Your objective
Please restate the data below word for word, omitting all images.

Dataset extract
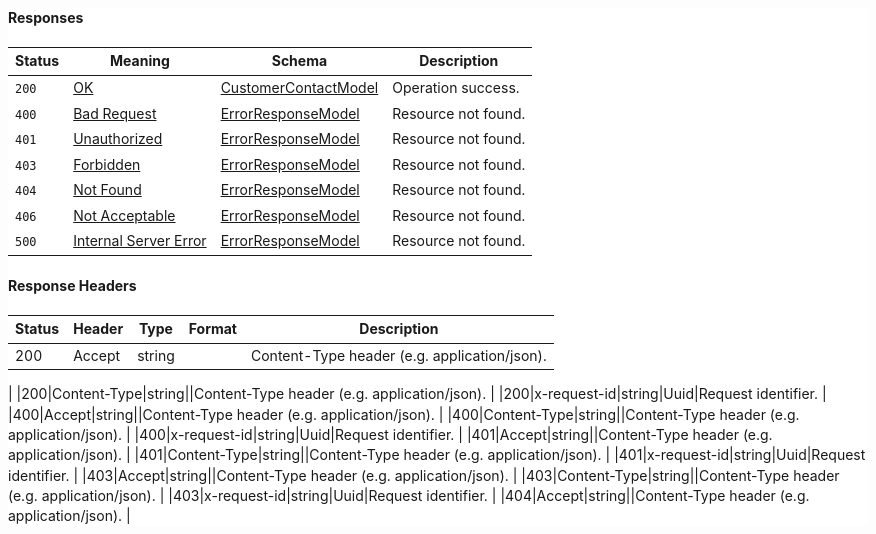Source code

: <h4 id="undefined-responses">Responses</h4>

|Status|Meaning|Schema|Description|
|---|---|---|---|
|`200`|[OK](https://tools.ietf.org/html/rfc7231#section-6.3.1)|[CustomerContactModel](#schemacustomercontactmodel)|Operation success.|
|`400`|[Bad Request](https://tools.ietf.org/html/rfc7231#section-6.5.1)|[ErrorResponseModel](#schemaerrorresponsemodel)|Resource not found.|
|`401`|[Unauthorized](https://tools.ietf.org/html/rfc7235#section-3.1)|[ErrorResponseModel](#schemaerrorresponsemodel)|Resource not found.|
|`403`|[Forbidden](https://tools.ietf.org/html/rfc7231#section-6.5.3)|[ErrorResponseModel](#schemaerrorresponsemodel)|Resource not found.|
|`404`|[Not Found](https://tools.ietf.org/html/rfc7231#section-6.5.4)|[ErrorResponseModel](#schemaerrorresponsemodel)|Resource not found.|
|`406`|[Not Acceptable](https://tools.ietf.org/html/rfc7231#section-6.5.6)|[ErrorResponseModel](#schemaerrorresponsemodel)|Resource not found.|
|`500`|[Internal Server Error](https://tools.ietf.org/html/rfc7231#section-6.6.1)|[ErrorResponseModel](#schemaerrorresponsemodel)|Resource not found.|

<h4>Response Headers</h4>

|Status|Header|Type|Format|Description|
|---|---|---|---|---|
|200|Accept|string||Content-Type header (e.g. application/json).
|
|200|Content-Type|string||Content-Type header (e.g. application/json).
|
|200|x-request-id|string|Uuid|Request identifier.
|
|400|Accept|string||Content-Type header (e.g. application/json).
|
|400|Content-Type|string||Content-Type header (e.g. application/json).
|
|400|x-request-id|string|Uuid|Request identifier.
|
|401|Accept|string||Content-Type header (e.g. application/json).
|
|401|Content-Type|string||Content-Type header (e.g. application/json).
|
|401|x-request-id|string|Uuid|Request identifier.
|
|403|Accept|string||Content-Type header (e.g. application/json).
|
|403|Content-Type|string||Content-Type header (e.g. application/json).
|
|403|x-request-id|string|Uuid|Request identifier.
|
|404|Accept|string||Content-Type header (e.g. application/json).
|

Result for this task
Source code

: <h4 id="undefined-responses">Responses</h4>

|Status|Meaning|Schema|Description|
|---|---|---|---|
|`200`|[OK](https://tools.ietf.org/html/rfc7231#section-6.3.1)|[CustomerContactModel](#schemacustomercontactmodel)|Operation success.|
|`400`|[Bad Request](https://tools.ietf.org/html/rfc7231#section-6.5.1)|[ErrorResponseModel](#schemaerrorresponsemodel)|Resource not found.|
|`401`|[Unauthorized](https://tools.ietf.org/html/rfc7235#section-3.1)|[ErrorResponseModel](#schemaerrorresponsemodel)|Resource not found.|
|`403`|[Forbidden](https://tools.ietf.org/html/rfc7231#section-6.5.3)|[ErrorResponseModel](#schemaerrorresponsemodel)|Resource not found.|
|`404`|[Not Found](https://tools.ietf.org/html/rfc7231#section-6.5.4)|[ErrorResponseModel](#schemaerrorresponsemodel)|Resource not found.|
|`406`|[Not Acceptable](https://tools.ietf.org/html/rfc7231#section-6.5.6)|[ErrorResponseModel](#schemaerrorresponsemodel)|Resource not found.|
|`500`|[Internal Server Error](https://tools.ietf.org/html/rfc7231#section-6.6.1)|[ErrorResponseModel](#schemaerrorresponsemodel)|Resource not found.|

<h4>Response Headers</h4>

|Status|Header|Type|Format|Description|
|---|---|---|---|---|
|200|Accept|string||Content-Type header (e.g. application/json).
|
|200|Content-Type|string||Content-Type header (e.g. application/json).
|
|200|x-request-id|string|Uuid|Request identifier.
|
|400|Accept|string||Content-Type header (e.g. application/json).
|
|400|Content-Type|string||Content-Type header (e.g. application/json).
|
|400|x-request-id|string|Uuid|Request identifier.
|
|401|Accept|string||Content-Type header (e.g. application/json).
|
|401|Content-Type|string||Content-Type header (e.g. application/json).
|
|401|x-request-id|string|Uuid|Request identifier.
|
|403|Accept|string||Content-Type header (e.g. application/json).
|
|403|Content-Type|string||Content-Type header (e.g. application/json).
|
|403|x-request-id|string|Uuid|Request identifier.
|
|404|Accept|string||Content-Type header (e.g. application/json).
|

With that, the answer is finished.